The list of cancers federal officials tagged for streamlined claims processes through the Labor Department’s Office of Workers’ Compensation Programs included esophageal, colorectal, prostate, testicular, kidney, bladder, brain, lung, thyroid, multiple myeloma, non-Hodgkin’s lymphoma, leukemia, mesothelioma, and melanoma.

But that initial jubilation soured when it became clear that breast, ovarian, cervical, and uterine cancers were excluded, creating a coverage gap for more than 2,700 people, or about 16 per cent of the more than 17,000 federal wildland firefighters working for the Forest Service and the Interior Department. These are firefighters who are dispatched to federal lands, like in national forests and national parks, and sometimes assist county and state crews, as they did when fires swept into Los Angeles in January.

“At first glance, we were ecstatic,” Dutchick said. “And then we’re like, ‘Well, where are the female cancers?’”

Dutchick, who has an 8-year-old daughter, was upset. “I certainly want her to have equal protections when it comes to health if she chooses to get into a field of public service,” he said.

Then in early January 2025, as the Biden administration wound toward a close, federal officials addressed the exclusion, adding the cancers to the list in a last-minute change before Donald Trump took office.

“This policy change acknowledges the unique occupational hazards faced by women firefighters and ensures they receive the care and support they deserve,” Christopher Godfrey, the now-former director of the workers’ compensation office, said in a 6 January 2025 statement on the Labor Department’s website.

But in the early days of the Trump administration, the January press release announcing the cancer coverage expansion was deleted from the Labor Department website.

Formalizing the policy change through rulemaking will take months and support from Congress.

Firefighters point out that other countries, including Australia, already included presumptive coverage for cervical, ovarian, uterine, and breast cancers.

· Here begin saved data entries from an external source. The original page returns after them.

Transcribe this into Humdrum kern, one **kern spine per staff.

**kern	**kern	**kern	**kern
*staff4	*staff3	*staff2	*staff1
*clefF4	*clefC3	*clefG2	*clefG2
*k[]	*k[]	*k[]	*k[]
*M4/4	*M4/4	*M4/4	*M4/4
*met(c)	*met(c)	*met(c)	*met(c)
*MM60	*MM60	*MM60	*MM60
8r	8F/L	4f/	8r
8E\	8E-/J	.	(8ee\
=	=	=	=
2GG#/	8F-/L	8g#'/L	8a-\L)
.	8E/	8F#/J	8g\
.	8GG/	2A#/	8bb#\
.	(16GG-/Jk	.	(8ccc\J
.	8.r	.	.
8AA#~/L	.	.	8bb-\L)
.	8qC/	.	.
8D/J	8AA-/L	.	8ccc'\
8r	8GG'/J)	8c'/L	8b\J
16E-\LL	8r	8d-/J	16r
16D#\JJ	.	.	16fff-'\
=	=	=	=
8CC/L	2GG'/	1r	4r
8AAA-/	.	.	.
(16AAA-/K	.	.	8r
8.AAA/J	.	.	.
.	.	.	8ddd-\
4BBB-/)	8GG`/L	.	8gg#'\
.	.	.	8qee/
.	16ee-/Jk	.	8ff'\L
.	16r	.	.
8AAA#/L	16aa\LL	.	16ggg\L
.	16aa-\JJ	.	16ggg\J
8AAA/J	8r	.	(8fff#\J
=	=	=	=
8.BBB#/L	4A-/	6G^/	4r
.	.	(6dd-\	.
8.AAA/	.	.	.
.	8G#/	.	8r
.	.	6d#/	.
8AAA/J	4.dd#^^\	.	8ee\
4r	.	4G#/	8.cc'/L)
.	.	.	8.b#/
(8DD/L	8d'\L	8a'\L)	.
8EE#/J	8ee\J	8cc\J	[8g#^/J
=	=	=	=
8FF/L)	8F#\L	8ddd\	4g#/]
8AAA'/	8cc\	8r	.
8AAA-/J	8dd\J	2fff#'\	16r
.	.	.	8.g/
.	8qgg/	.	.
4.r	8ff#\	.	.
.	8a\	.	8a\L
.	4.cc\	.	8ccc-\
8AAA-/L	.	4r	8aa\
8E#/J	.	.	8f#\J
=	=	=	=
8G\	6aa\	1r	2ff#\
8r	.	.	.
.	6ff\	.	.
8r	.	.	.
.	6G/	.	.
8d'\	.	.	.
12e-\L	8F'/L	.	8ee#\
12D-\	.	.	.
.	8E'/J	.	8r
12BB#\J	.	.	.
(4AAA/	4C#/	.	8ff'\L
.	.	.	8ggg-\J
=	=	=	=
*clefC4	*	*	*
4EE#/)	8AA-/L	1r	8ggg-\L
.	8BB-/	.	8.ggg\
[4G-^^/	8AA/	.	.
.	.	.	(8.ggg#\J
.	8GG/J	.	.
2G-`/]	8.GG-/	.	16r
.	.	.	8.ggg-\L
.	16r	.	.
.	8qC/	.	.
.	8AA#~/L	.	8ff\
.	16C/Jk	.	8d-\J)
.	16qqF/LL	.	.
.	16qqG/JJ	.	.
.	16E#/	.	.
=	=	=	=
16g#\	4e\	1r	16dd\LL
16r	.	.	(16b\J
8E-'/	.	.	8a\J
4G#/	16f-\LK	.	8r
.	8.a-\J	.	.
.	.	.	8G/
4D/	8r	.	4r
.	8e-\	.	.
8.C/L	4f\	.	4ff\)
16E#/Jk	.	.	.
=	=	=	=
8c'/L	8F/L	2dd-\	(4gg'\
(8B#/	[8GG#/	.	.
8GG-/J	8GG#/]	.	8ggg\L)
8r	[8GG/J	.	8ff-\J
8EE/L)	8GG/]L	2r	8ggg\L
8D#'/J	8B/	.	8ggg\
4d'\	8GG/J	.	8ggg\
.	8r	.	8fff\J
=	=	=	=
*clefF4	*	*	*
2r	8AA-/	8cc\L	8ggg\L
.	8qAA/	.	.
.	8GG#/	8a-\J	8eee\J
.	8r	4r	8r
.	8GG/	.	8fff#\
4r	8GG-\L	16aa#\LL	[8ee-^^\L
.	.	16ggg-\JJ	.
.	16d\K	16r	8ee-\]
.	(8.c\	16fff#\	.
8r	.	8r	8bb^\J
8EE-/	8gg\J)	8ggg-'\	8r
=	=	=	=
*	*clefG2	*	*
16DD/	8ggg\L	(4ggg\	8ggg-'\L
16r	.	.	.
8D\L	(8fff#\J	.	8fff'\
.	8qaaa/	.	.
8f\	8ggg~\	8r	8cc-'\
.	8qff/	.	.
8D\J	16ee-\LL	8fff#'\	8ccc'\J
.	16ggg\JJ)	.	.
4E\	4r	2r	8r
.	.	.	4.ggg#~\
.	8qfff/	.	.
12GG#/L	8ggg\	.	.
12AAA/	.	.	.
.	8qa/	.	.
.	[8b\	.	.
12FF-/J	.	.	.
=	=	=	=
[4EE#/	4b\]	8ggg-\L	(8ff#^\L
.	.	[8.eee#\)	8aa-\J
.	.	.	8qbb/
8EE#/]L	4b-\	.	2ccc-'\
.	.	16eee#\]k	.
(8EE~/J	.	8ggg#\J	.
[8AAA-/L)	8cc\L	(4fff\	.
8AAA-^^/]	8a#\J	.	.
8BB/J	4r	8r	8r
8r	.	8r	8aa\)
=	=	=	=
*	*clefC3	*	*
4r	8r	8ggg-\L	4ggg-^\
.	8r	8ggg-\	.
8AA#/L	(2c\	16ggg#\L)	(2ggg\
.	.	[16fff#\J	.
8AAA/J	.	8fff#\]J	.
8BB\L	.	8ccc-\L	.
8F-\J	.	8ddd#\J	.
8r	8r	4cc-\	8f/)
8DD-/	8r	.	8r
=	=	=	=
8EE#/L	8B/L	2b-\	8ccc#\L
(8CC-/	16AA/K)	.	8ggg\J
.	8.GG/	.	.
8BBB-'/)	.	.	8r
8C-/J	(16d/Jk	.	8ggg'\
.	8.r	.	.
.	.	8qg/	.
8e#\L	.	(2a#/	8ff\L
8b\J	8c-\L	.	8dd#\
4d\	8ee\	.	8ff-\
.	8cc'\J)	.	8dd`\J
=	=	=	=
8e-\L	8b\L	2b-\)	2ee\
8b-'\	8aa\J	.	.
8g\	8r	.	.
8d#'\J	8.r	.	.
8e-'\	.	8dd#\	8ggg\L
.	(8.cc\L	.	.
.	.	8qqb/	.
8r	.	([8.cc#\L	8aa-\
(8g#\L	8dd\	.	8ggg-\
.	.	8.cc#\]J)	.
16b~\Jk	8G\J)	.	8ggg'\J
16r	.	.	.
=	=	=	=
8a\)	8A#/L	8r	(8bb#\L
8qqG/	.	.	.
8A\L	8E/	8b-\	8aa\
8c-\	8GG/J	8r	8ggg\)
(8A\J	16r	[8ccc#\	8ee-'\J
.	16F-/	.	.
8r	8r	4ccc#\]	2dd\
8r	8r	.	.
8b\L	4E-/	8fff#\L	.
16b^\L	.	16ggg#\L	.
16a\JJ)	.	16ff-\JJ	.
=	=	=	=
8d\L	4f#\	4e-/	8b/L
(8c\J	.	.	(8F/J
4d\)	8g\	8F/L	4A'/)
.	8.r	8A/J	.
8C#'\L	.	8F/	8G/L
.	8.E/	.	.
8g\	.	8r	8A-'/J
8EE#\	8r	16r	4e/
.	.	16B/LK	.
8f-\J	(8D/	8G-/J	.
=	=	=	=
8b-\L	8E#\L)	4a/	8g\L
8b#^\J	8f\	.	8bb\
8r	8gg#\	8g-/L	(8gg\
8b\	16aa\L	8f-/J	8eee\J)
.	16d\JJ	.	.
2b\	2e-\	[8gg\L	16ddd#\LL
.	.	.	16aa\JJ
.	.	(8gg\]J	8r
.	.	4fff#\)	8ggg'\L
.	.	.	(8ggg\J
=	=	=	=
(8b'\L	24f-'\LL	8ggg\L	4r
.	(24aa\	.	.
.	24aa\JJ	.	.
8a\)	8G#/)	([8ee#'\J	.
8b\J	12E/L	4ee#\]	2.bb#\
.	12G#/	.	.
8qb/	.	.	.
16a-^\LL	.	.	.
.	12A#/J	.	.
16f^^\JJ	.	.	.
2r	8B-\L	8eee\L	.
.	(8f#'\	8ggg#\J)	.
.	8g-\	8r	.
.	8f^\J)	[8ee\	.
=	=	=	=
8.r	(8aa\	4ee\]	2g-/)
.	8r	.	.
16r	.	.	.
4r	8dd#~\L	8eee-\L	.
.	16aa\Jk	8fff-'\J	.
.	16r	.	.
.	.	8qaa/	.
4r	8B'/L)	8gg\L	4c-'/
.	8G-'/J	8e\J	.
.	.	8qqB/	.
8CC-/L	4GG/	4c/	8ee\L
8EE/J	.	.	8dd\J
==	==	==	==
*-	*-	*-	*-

Recent research contributed to the agency’s inclusion of female reproductive cancers, Godfrey said. In 2023, a study determined a link between perfluorononanoic acid, a type of PFAS, and uterine cancer. PFAS, which stands for per- and polyfluoroalkyl substances, are a category of chemicals that a recent study found in the protective gear worn by wildland firefighters. Additional research has also linked PFAS exposure to an increase in melanoma. A study published in September identified 12 chemicals that firefighters are exposed to on the job linked to breast cancer.

But now, it’s unclear whether the Trump administration will roll back the new coverage, leaving some federal firefighters unsure whether exposures on the job will leave them scrambling for care.

It is feared devastating cuts to the US National Institute for Occupational Safety and Health announced in April 2025 will have further damaging impacts on firefighter safety.  NIOSH programmes evaluating respirator safety are one victim of the cuts. And the National Firefighter Registry (NFR) for Cancer, which is the largest effort ever undertaken to understand and reduce risk of cancer among US firefighters is believed to be another casualty.

Many states have their introduced their own cancer reporting standards, listed on the website of the firefighters’ union IAFF. As a gold standard, Oregon has the usual list including breast cancer, plus “gynecologic cancer of the uterus, fallopian tubes, ovaries, cervix, vagina or vulva”. But similar coverage for federally-employed female firefighters may now not exist at all.

In 2023, Spanish trade unions CC.OO, UGT and CSIC representing firefighters employed at the Andalusia Environment and Water Agency (AMAYA), won recognition that the smoke was carcinogenic, a move intended to aid diagnosis, compensation and preventive efforts.